*** Information Section Begins ***

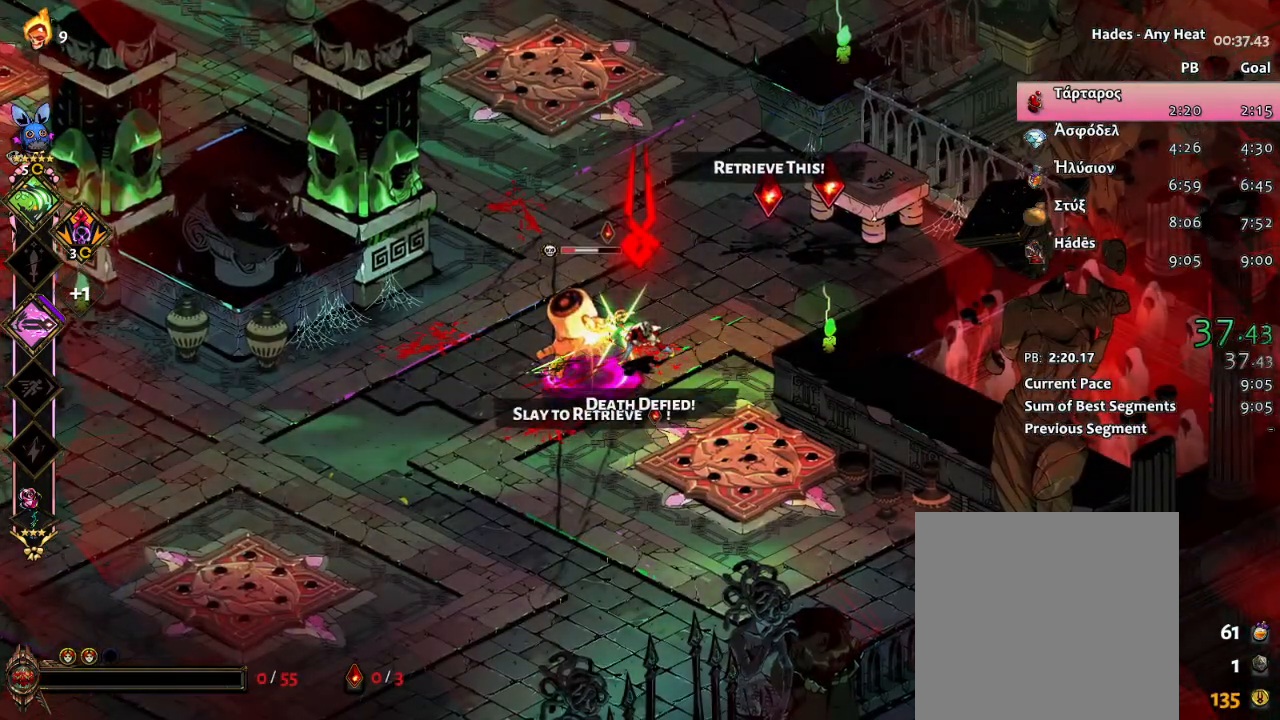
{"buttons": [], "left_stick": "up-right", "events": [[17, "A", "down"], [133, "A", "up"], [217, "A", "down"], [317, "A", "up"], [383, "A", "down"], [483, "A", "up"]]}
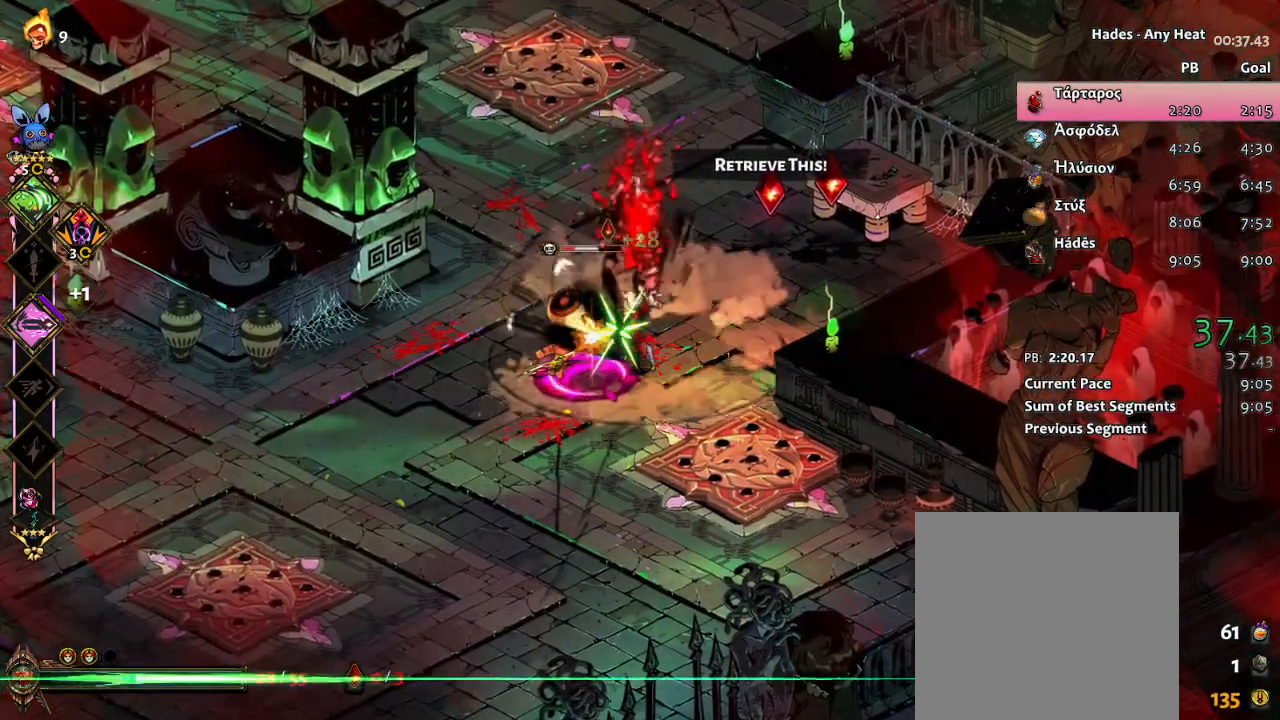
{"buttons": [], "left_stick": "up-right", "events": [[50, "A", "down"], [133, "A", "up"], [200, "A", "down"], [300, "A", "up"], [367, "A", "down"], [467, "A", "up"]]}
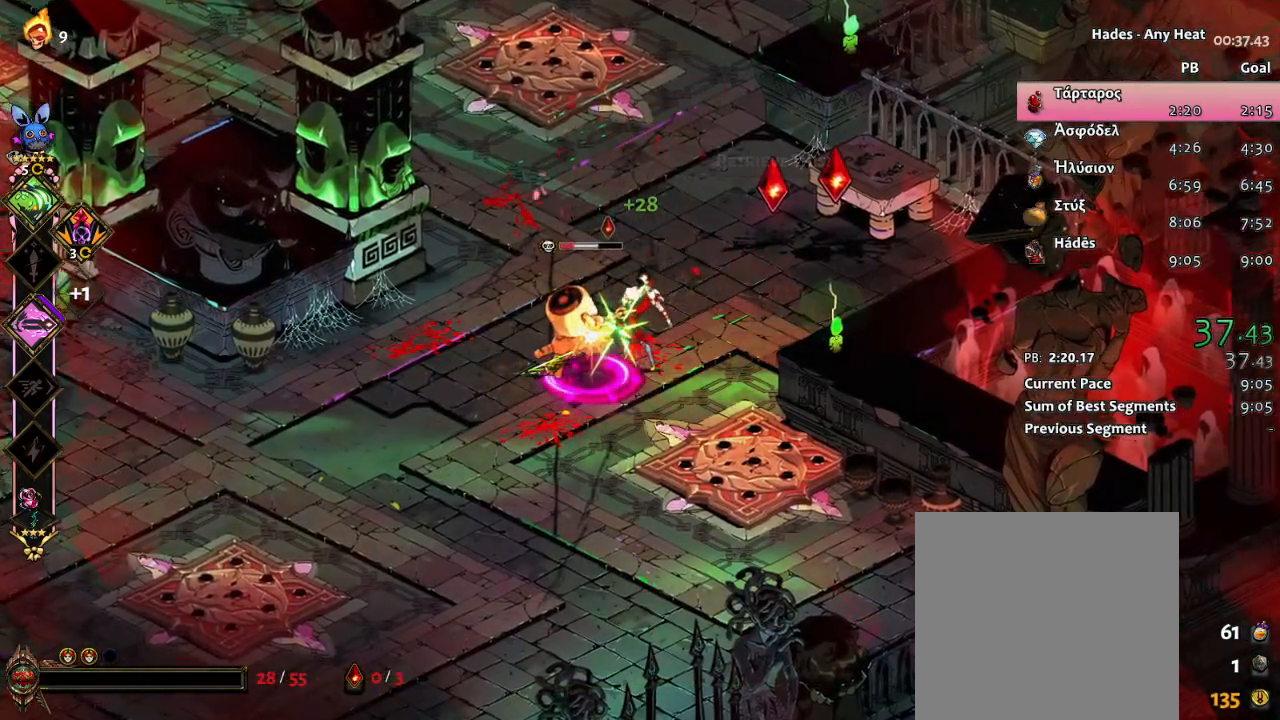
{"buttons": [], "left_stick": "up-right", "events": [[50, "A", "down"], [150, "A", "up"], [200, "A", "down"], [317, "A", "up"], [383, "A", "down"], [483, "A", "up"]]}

*** Information Section Ends ***
*** Information Section Begins ***

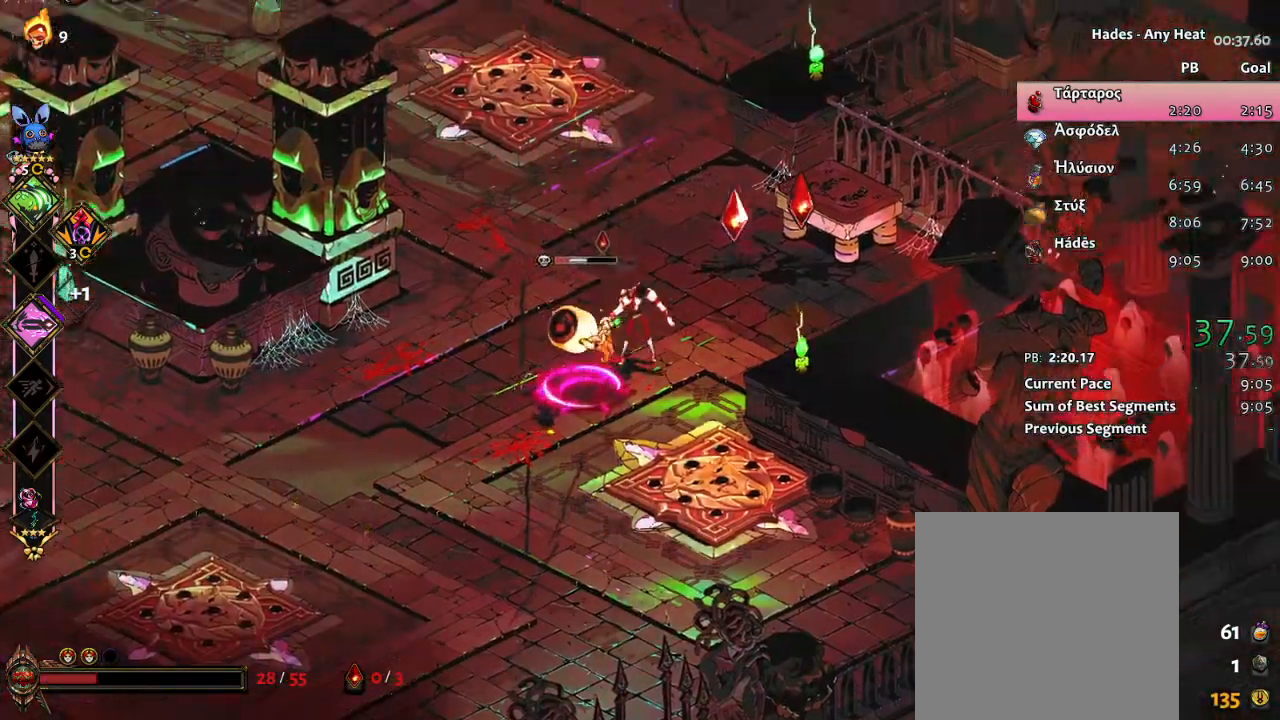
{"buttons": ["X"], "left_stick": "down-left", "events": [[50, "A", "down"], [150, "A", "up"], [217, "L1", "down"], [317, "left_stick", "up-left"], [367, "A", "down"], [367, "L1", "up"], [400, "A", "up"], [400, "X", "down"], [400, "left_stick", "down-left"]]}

*** Information Section Ends ***

-- Exercise requirements --
For the listing shown above, count the lines that contain the word "right" and supply only the result.

-- Completed exercise --
3